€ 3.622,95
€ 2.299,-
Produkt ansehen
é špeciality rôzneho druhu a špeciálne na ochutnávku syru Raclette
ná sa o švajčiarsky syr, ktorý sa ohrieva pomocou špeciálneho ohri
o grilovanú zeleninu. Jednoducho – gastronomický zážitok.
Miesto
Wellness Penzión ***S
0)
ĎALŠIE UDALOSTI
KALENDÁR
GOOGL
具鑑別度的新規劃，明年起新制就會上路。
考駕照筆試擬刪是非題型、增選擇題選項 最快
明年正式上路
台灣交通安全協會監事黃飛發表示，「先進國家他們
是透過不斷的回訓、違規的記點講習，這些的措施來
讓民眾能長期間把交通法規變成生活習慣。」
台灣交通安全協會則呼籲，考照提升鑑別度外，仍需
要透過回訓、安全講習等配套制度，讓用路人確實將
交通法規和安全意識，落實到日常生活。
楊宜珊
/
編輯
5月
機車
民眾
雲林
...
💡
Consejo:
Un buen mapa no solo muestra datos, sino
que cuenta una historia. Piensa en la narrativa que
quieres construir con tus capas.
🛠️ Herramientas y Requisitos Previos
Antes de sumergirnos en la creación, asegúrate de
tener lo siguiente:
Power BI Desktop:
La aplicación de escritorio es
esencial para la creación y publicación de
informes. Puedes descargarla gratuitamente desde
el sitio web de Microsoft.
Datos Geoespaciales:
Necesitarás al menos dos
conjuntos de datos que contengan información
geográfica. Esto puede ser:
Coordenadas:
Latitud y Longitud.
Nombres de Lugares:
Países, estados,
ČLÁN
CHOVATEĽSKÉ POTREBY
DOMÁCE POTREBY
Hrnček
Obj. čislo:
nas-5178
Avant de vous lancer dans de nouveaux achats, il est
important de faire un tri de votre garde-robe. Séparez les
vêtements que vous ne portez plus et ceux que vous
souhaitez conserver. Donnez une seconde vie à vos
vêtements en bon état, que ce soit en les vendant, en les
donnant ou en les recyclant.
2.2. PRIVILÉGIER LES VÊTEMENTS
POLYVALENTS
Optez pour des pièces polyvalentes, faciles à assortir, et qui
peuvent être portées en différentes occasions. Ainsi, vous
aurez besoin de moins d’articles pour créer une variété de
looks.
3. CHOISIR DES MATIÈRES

* WHAT YOU HAVE TO DO:
With the line containing "important de faire" as the start, transcribe each line through the end of the listing above, exactly and only.

* ANSWER TO THIS EXERCISE:
important de faire un tri de votre garde-robe. Séparez les
vêtements que vous ne portez plus et ceux que vous
souhaitez conserver. Donnez une seconde vie à vos
vêtements en bon état, que ce soit en les vendant, en les
donnant ou en les recyclant.
2.2. PRIVILÉGIER LES VÊTEMENTS
POLYVALENTS
Optez pour des pièces polyvalentes, faciles à assortir, et qui
peuvent être portées en différentes occasions. Ainsi, vous
aurez besoin de moins d’articles pour créer une variété de
looks.
3. CHOISIR DES MATIÈRES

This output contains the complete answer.